§ **TO-DO ITEM**
Return every line in the records below unchanged, with the same wording, spelling, and order.

Collected data:
Segment Open

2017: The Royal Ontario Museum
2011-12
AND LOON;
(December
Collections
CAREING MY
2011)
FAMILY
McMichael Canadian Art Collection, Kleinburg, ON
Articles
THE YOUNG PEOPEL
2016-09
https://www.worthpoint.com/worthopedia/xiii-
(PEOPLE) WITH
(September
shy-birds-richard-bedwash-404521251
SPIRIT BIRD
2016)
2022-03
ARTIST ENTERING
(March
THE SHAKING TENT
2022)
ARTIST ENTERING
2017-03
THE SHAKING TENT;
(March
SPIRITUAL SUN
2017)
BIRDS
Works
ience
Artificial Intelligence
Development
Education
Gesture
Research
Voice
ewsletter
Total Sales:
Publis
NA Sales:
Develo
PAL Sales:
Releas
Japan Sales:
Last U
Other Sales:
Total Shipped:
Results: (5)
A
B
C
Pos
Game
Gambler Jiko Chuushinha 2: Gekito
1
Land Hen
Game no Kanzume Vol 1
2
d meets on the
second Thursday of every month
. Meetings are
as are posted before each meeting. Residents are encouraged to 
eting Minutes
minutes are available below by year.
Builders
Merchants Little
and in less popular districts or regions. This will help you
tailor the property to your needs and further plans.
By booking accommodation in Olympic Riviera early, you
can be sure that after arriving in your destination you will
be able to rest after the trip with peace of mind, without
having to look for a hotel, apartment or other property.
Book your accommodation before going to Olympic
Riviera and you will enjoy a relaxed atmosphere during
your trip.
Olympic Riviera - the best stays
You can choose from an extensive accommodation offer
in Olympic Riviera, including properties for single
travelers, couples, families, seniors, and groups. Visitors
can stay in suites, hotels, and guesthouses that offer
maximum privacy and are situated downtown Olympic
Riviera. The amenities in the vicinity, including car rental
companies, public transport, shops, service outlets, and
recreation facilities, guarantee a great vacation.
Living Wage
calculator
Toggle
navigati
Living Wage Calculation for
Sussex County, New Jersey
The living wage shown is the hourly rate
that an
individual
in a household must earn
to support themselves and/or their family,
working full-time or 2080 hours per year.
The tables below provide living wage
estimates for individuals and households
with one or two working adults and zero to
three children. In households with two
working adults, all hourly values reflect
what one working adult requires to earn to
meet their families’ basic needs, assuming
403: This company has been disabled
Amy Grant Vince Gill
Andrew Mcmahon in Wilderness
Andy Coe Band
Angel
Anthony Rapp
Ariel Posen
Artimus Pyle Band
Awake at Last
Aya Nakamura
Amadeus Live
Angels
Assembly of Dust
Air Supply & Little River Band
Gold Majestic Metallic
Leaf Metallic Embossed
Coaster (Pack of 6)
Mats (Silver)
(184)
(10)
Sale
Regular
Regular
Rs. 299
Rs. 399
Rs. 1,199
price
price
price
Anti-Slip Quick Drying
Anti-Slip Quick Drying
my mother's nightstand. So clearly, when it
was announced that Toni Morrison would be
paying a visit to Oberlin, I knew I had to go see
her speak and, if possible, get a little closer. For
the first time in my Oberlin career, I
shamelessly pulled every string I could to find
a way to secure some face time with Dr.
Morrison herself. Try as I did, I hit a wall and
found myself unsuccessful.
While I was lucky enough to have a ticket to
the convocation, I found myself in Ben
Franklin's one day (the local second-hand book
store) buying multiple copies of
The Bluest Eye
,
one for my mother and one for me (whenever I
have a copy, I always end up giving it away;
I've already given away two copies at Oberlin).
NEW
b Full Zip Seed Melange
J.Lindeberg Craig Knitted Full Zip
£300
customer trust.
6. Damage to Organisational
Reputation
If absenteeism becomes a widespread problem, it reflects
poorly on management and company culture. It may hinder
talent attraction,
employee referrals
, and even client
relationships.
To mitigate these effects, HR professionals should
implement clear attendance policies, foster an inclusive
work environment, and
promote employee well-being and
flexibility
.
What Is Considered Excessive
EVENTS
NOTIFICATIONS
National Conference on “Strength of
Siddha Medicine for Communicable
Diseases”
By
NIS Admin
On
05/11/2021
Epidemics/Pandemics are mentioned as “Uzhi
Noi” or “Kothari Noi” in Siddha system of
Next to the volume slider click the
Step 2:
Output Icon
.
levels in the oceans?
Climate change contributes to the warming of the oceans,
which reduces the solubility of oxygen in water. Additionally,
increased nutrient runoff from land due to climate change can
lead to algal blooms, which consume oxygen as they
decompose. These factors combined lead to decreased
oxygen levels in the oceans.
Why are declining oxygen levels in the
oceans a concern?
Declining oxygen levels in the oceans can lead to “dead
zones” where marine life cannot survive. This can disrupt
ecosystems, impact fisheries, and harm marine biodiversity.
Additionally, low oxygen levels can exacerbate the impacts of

Segment Closed

§ **SOLUTION TO THIS TASK**
2017: The Royal Ontario Museum
2011-12
AND LOON;
(December
Collections
CAREING MY
2011)
FAMILY
McMichael Canadian Art Collection, Kleinburg, ON
Articles
THE YOUNG PEOPEL
2016-09
https://www.worthpoint.com/worthopedia/xiii-
(PEOPLE) WITH
(September
shy-birds-richard-bedwash-404521251
SPIRIT BIRD
2016)
2022-03
ARTIST ENTERING
(March
THE SHAKING TENT
2022)
ARTIST ENTERING
2017-03
THE SHAKING TENT;
(March
SPIRITUAL SUN
2017)
BIRDS
Works
ience
Artificial Intelligence
Development
Education
Gesture
Research
Voice
ewsletter
Total Sales:
Publis
NA Sales:
Develo
PAL Sales:
Releas
Japan Sales:
Last U
Other Sales:
Total Shipped:
Results: (5)
A
B
C
Pos
Game
Gambler Jiko Chuushinha 2: Gekito
1
Land Hen
Game no Kanzume Vol 1
2
d meets on the
second Thursday of every month
. Meetings are
as are posted before each meeting. Residents are encouraged to 
eting Minutes
minutes are available below by year.
Builders
Merchants Little
and in less popular districts or regions. This will help you
tailor the property to your needs and further plans.
By booking accommodation in Olympic Riviera early, you
can be sure that after arriving in your destination you will
be able to rest after the trip with peace of mind, without
having to look for a hotel, apartment or other property.
Book your accommodation before going to Olympic
Riviera and you will enjoy a relaxed atmosphere during
your trip.
Olympic Riviera - the best stays
You can choose from an extensive accommodation offer
in Olympic Riviera, including properties for single
travelers, couples, families, seniors, and groups. Visitors
can stay in suites, hotels, and guesthouses that offer
maximum privacy and are situated downtown Olympic
Riviera. The amenities in the vicinity, including car rental
companies, public transport, shops, service outlets, and
recreation facilities, guarantee a great vacation.
Living Wage
calculator
Toggle
navigati
Living Wage Calculation for
Sussex County, New Jersey
The living wage shown is the hourly rate
that an
individual
in a household must earn
to support themselves and/or their family,
working full-time or 2080 hours per year.
The tables below provide living wage
estimates for individuals and households
with one or two working adults and zero to
three children. In households with two
working adults, all hourly values reflect
what one working adult requires to earn to
meet their families’ basic needs, assuming
403: This company has been disabled
Amy Grant Vince Gill
Andrew Mcmahon in Wilderness
Andy Coe Band
Angel
Anthony Rapp
Ariel Posen
Artimus Pyle Band
Awake at Last
Aya Nakamura
Amadeus Live
Angels
Assembly of Dust
Air Supply & Little River Band
Gold Majestic Metallic
Leaf Metallic Embossed
Coaster (Pack of 6)
Mats (Silver)
(184)
(10)
Sale
Regular
Regular
Rs. 299
Rs. 399
Rs. 1,199
price
price
price
Anti-Slip Quick Drying
Anti-Slip Quick Drying
my mother's nightstand. So clearly, when it
was announced that Toni Morrison would be
paying a visit to Oberlin, I knew I had to go see
her speak and, if possible, get a little closer. For
the first time in my Oberlin career, I
shamelessly pulled every string I could to find
a way to secure some face time with Dr.
Morrison herself. Try as I did, I hit a wall and
found myself unsuccessful.
While I was lucky enough to have a ticket to
the convocation, I found myself in Ben
Franklin's one day (the local second-hand book
store) buying multiple copies of
The Bluest Eye
,
one for my mother and one for me (whenever I
have a copy, I always end up giving it away;
I've already given away two copies at Oberlin).
NEW
b Full Zip Seed Melange
J.Lindeberg Craig Knitted Full Zip
£300
customer trust.
6. Damage to Organisational
Reputation
If absenteeism becomes a widespread problem, it reflects
poorly on management and company culture. It may hinder
talent attraction,
employee referrals
, and even client
relationships.
To mitigate these effects, HR professionals should
implement clear attendance policies, foster an inclusive
work environment, and
promote employee well-being and
flexibility
.
What Is Considered Excessive
EVENTS
NOTIFICATIONS
National Conference on “Strength of
Siddha Medicine for Communicable
Diseases”
By
NIS Admin
On
05/11/2021
Epidemics/Pandemics are mentioned as “Uzhi
Noi” or “Kothari Noi” in Siddha system of
Next to the volume slider click the
Step 2:
Output Icon
.
levels in the oceans?
Climate change contributes to the warming of the oceans,
which reduces the solubility of oxygen in water. Additionally,
increased nutrient runoff from land due to climate change can
lead to algal blooms, which consume oxygen as they
decompose. These factors combined lead to decreased
oxygen levels in the oceans.
Why are declining oxygen levels in the
oceans a concern?
Declining oxygen levels in the oceans can lead to “dead
zones” where marine life cannot survive. This can disrupt
ecosystems, impact fisheries, and harm marine biodiversity.
Additionally, low oxygen levels can exacerbate the impacts of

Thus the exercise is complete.